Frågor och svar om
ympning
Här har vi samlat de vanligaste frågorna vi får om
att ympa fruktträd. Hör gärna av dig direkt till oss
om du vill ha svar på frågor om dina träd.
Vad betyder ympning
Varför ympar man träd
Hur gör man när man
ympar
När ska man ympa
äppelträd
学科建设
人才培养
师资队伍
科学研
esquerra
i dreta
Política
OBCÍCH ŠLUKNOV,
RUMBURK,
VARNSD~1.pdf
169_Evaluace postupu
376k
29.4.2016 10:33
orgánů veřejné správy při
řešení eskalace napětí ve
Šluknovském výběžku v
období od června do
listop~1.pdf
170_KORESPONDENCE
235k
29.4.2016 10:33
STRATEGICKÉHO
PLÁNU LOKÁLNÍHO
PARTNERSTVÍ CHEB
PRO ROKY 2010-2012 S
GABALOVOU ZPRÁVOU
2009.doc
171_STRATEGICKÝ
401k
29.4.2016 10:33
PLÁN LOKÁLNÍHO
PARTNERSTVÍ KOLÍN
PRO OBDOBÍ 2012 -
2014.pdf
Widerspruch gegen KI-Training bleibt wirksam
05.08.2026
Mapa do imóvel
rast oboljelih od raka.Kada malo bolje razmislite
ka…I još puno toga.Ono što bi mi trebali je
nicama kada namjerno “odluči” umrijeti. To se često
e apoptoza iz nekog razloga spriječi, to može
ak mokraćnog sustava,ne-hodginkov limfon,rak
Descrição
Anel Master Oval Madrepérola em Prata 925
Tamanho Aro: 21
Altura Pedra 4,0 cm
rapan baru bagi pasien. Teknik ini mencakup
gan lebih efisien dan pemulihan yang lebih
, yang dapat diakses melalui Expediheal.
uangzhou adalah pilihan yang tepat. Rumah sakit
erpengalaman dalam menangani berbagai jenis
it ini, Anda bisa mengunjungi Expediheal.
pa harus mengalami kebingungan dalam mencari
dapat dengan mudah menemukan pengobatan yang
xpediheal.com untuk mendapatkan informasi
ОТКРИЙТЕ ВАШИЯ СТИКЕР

* * *

Assignment >>
With nothing left out, copy every record exactly.

Worked solution >>
Frågor och svar om
ympning
Här har vi samlat de vanligaste frågorna vi får om
att ympa fruktträd. Hör gärna av dig direkt till oss
om du vill ha svar på frågor om dina träd.
Vad betyder ympning
Varför ympar man träd
Hur gör man när man
ympar
När ska man ympa
äppelträd
学科建设
人才培养
师资队伍
科学研
esquerra
i dreta
Política
OBCÍCH ŠLUKNOV,
RUMBURK,
VARNSD~1.pdf
169_Evaluace postupu
376k
29.4.2016 10:33
orgánů veřejné správy při
řešení eskalace napětí ve
Šluknovském výběžku v
období od června do
listop~1.pdf
170_KORESPONDENCE
235k
29.4.2016 10:33
STRATEGICKÉHO
PLÁNU LOKÁLNÍHO
PARTNERSTVÍ CHEB
PRO ROKY 2010-2012 S
GABALOVOU ZPRÁVOU
2009.doc
171_STRATEGICKÝ
401k
29.4.2016 10:33
PLÁN LOKÁLNÍHO
PARTNERSTVÍ KOLÍN
PRO OBDOBÍ 2012 -
2014.pdf
Widerspruch gegen KI-Training bleibt wirksam
05.08.2026
Mapa do imóvel
rast oboljelih od raka.Kada malo bolje razmislite
ka…I još puno toga.Ono što bi mi trebali je
nicama kada namjerno “odluči” umrijeti. To se često
e apoptoza iz nekog razloga spriječi, to može
ak mokraćnog sustava,ne-hodginkov limfon,rak
Descrição
Anel Master Oval Madrepérola em Prata 925
Tamanho Aro: 21
Altura Pedra 4,0 cm
rapan baru bagi pasien. Teknik ini mencakup
gan lebih efisien dan pemulihan yang lebih
, yang dapat diakses melalui Expediheal.
uangzhou adalah pilihan yang tepat. Rumah sakit
erpengalaman dalam menangani berbagai jenis
it ini, Anda bisa mengunjungi Expediheal.
pa harus mengalami kebingungan dalam mencari
dapat dengan mudah menemukan pengobatan yang
xpediheal.com untuk mendapatkan informasi
ОТКРИЙТЕ ВАШИЯ СТИКЕР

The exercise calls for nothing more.